**EXERCISE PROMPT**
Write out the material again, replacing "common name" with "vernacular name" everywhere and leaving everything else unchanged.

**STORED ROWS**
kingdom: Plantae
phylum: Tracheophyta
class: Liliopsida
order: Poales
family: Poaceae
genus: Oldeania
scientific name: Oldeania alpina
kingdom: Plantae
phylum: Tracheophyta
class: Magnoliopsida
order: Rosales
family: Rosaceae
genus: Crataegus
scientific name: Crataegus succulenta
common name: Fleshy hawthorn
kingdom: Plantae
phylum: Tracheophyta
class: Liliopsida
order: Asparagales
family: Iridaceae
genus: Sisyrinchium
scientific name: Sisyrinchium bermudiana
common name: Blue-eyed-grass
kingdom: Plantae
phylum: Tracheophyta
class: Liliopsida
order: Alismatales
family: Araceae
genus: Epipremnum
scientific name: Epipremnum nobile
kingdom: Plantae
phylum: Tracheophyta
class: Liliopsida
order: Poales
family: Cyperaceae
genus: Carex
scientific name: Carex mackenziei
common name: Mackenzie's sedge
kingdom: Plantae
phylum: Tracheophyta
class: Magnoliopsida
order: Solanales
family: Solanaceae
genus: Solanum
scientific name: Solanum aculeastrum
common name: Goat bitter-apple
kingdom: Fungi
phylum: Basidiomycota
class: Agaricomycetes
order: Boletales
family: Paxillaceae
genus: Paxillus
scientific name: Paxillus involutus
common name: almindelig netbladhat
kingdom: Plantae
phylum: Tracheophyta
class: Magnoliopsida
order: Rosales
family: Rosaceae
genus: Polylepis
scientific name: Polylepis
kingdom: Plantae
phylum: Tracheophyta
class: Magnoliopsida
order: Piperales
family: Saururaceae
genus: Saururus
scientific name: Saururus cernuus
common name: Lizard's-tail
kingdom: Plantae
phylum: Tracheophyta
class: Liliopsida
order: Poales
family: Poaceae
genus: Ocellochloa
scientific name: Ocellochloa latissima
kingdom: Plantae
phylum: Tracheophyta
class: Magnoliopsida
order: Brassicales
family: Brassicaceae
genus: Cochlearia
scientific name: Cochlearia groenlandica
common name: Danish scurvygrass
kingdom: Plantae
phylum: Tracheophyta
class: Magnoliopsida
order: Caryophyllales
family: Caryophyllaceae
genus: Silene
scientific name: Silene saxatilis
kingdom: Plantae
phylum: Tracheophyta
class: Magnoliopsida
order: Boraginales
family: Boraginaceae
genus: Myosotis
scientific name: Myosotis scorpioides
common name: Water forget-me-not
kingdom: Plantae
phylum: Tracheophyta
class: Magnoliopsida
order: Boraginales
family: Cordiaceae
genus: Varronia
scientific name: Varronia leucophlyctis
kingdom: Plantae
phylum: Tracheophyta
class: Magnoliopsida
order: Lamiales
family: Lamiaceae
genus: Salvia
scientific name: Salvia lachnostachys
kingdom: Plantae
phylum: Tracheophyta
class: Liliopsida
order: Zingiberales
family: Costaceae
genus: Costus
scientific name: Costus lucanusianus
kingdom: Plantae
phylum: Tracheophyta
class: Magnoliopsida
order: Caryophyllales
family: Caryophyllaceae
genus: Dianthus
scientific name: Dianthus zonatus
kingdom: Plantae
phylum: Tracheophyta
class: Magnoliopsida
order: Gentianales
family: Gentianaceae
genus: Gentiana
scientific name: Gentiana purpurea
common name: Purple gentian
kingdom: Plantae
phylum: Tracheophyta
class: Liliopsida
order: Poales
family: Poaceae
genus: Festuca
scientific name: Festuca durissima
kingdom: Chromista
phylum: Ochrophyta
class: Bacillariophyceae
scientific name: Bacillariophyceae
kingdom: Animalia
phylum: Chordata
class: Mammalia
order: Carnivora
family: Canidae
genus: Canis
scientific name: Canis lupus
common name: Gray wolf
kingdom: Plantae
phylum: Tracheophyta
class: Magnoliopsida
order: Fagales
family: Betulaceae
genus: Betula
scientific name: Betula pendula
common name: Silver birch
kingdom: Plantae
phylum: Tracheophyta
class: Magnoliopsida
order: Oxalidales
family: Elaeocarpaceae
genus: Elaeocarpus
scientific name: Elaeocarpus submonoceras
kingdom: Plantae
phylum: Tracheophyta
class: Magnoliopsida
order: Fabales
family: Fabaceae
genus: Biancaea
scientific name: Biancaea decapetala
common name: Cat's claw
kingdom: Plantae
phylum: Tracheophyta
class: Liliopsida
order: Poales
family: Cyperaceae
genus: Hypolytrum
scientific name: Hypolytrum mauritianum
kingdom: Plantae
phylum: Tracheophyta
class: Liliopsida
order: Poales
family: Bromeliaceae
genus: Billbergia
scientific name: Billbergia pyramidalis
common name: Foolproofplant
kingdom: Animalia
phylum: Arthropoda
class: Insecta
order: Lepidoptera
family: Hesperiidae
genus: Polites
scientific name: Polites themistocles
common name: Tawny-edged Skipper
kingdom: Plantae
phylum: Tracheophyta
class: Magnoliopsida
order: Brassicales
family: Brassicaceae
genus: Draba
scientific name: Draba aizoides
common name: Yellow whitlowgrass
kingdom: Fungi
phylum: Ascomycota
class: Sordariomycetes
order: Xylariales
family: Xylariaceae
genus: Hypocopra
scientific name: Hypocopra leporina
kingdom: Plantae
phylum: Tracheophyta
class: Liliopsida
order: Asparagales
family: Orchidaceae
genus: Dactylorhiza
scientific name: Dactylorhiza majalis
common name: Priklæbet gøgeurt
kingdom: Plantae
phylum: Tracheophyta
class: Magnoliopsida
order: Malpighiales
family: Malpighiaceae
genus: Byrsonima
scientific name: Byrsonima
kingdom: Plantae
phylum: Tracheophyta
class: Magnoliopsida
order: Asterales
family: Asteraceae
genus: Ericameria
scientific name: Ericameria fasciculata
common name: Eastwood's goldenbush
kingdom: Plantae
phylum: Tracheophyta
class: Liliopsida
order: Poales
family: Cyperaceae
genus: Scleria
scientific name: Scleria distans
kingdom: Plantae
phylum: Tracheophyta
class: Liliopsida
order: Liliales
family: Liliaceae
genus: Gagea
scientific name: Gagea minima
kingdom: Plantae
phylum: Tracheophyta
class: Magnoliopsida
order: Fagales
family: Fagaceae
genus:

**EXERCISE RESPONSE**
kingdom: Plantae
phylum: Tracheophyta
class: Liliopsida
order: Poales
family: Poaceae
genus: Oldeania
scientific name: Oldeania alpina
kingdom: Plantae
phylum: Tracheophyta
class: Magnoliopsida
order: Rosales
family: Rosaceae
genus: Crataegus
scientific name: Crataegus succulenta
vernacular name: Fleshy hawthorn
kingdom: Plantae
phylum: Tracheophyta
class: Liliopsida
order: Asparagales
family: Iridaceae
genus: Sisyrinchium
scientific name: Sisyrinchium bermudiana
vernacular name: Blue-eyed-grass
kingdom: Plantae
phylum: Tracheophyta
class: Liliopsida
order: Alismatales
family: Araceae
genus: Epipremnum
scientific name: Epipremnum nobile
kingdom: Plantae
phylum: Tracheophyta
class: Liliopsida
order: Poales
family: Cyperaceae
genus: Carex
scientific name: Carex mackenziei
vernacular name: Mackenzie's sedge
kingdom: Plantae
phylum: Tracheophyta
class: Magnoliopsida
order: Solanales
family: Solanaceae
genus: Solanum
scientific name: Solanum aculeastrum
vernacular name: Goat bitter-apple
kingdom: Fungi
phylum: Basidiomycota
class: Agaricomycetes
order: Boletales
family: Paxillaceae
genus: Paxillus
scientific name: Paxillus involutus
vernacular name: almindelig netbladhat
kingdom: Plantae
phylum: Tracheophyta
class: Magnoliopsida
order: Rosales
family: Rosaceae
genus: Polylepis
scientific name: Polylepis
kingdom: Plantae
phylum: Tracheophyta
class: Magnoliopsida
order: Piperales
family: Saururaceae
genus: Saururus
scientific name: Saururus cernuus
vernacular name: Lizard's-tail
kingdom: Plantae
phylum: Tracheophyta
class: Liliopsida
order: Poales
family: Poaceae
genus: Ocellochloa
scientific name: Ocellochloa latissima
kingdom: Plantae
phylum: Tracheophyta
class: Magnoliopsida
order: Brassicales
family: Brassicaceae
genus: Cochlearia
scientific name: Cochlearia groenlandica
vernacular name: Danish scurvygrass
kingdom: Plantae
phylum: Tracheophyta
class: Magnoliopsida
order: Caryophyllales
family: Caryophyllaceae
genus: Silene
scientific name: Silene saxatilis
kingdom: Plantae
phylum: Tracheophyta
class: Magnoliopsida
order: Boraginales
family: Boraginaceae
genus: Myosotis
scientific name: Myosotis scorpioides
vernacular name: Water forget-me-not
kingdom: Plantae
phylum: Tracheophyta
class: Magnoliopsida
order: Boraginales
family: Cordiaceae
genus: Varronia
scientific name: Varronia leucophlyctis
kingdom: Plantae
phylum: Tracheophyta
class: Magnoliopsida
order: Lamiales
family: Lamiaceae
genus: Salvia
scientific name: Salvia lachnostachys
kingdom: Plantae
phylum: Tracheophyta
class: Liliopsida
order: Zingiberales
family: Costaceae
genus: Costus
scientific name: Costus lucanusianus
kingdom: Plantae
phylum: Tracheophyta
class: Magnoliopsida
order: Caryophyllales
family: Caryophyllaceae
genus: Dianthus
scientific name: Dianthus zonatus
kingdom: Plantae
phylum: Tracheophyta
class: Magnoliopsida
order: Gentianales
family: Gentianaceae
genus: Gentiana
scientific name: Gentiana purpurea
vernacular name: Purple gentian
kingdom: Plantae
phylum: Tracheophyta
class: Liliopsida
order: Poales
family: Poaceae
genus: Festuca
scientific name: Festuca durissima
kingdom: Chromista
phylum: Ochrophyta
class: Bacillariophyceae
scientific name: Bacillariophyceae
kingdom: Animalia
phylum: Chordata
class: Mammalia
order: Carnivora
family: Canidae
genus: Canis
scientific name: Canis lupus
vernacular name: Gray wolf
kingdom: Plantae
phylum: Tracheophyta
class: Magnoliopsida
order: Fagales
family: Betulaceae
genus: Betula
scientific name: Betula pendula
vernacular name: Silver birch
kingdom: Plantae
phylum: Tracheophyta
class: Magnoliopsida
order: Oxalidales
family: Elaeocarpaceae
genus: Elaeocarpus
scientific name: Elaeocarpus submonoceras
kingdom: Plantae
phylum: Tracheophyta
class: Magnoliopsida
order: Fabales
family: Fabaceae
genus: Biancaea
scientific name: Biancaea decapetala
vernacular name: Cat's claw
kingdom: Plantae
phylum: Tracheophyta
class: Liliopsida
order: Poales
family: Cyperaceae
genus: Hypolytrum
scientific name: Hypolytrum mauritianum
kingdom: Plantae
phylum: Tracheophyta
class: Liliopsida
order: Poales
family: Bromeliaceae
genus: Billbergia
scientific name: Billbergia pyramidalis
vernacular name: Foolproofplant
kingdom: Animalia
phylum: Arthropoda
class: Insecta
order: Lepidoptera
family: Hesperiidae
genus: Polites
scientific name: Polites themistocles
vernacular name: Tawny-edged Skipper
kingdom: Plantae
phylum: Tracheophyta
class: Magnoliopsida
order: Brassicales
family: Brassicaceae
genus: Draba
scientific name: Draba aizoides
vernacular name: Yellow whitlowgrass
kingdom: Fungi
phylum: Ascomycota
class: Sordariomycetes
order: Xylariales
family: Xylariaceae
genus: Hypocopra
scientific name: Hypocopra leporina
kingdom: Plantae
phylum: Tracheophyta
class: Liliopsida
order: Asparagales
family: Orchidaceae
genus: Dactylorhiza
scientific name: Dactylorhiza majalis
vernacular name: Priklæbet gøgeurt
kingdom: Plantae
phylum: Tracheophyta
class: Magnoliopsida
order: Malpighiales
family: Malpighiaceae
genus: Byrsonima
scientific name: Byrsonima
kingdom: Plantae
phylum: Tracheophyta
class: Magnoliopsida
order: Asterales
family: Asteraceae
genus: Ericameria
scientific name: Ericameria fasciculata
vernacular name: Eastwood's goldenbush
kingdom: Plantae
phylum: Tracheophyta
class: Liliopsida
order: Poales
family: Cyperaceae
genus: Scleria
scientific name: Scleria distans
kingdom: Plantae
phylum: Tracheophyta
class: Liliopsida
order: Liliales
family: Liliaceae
genus: Gagea
scientific name: Gagea minima
kingdom: Plantae
phylum: Tracheophyta
class: Magnoliopsida
order: Fagales
family: Fagaceae
genus:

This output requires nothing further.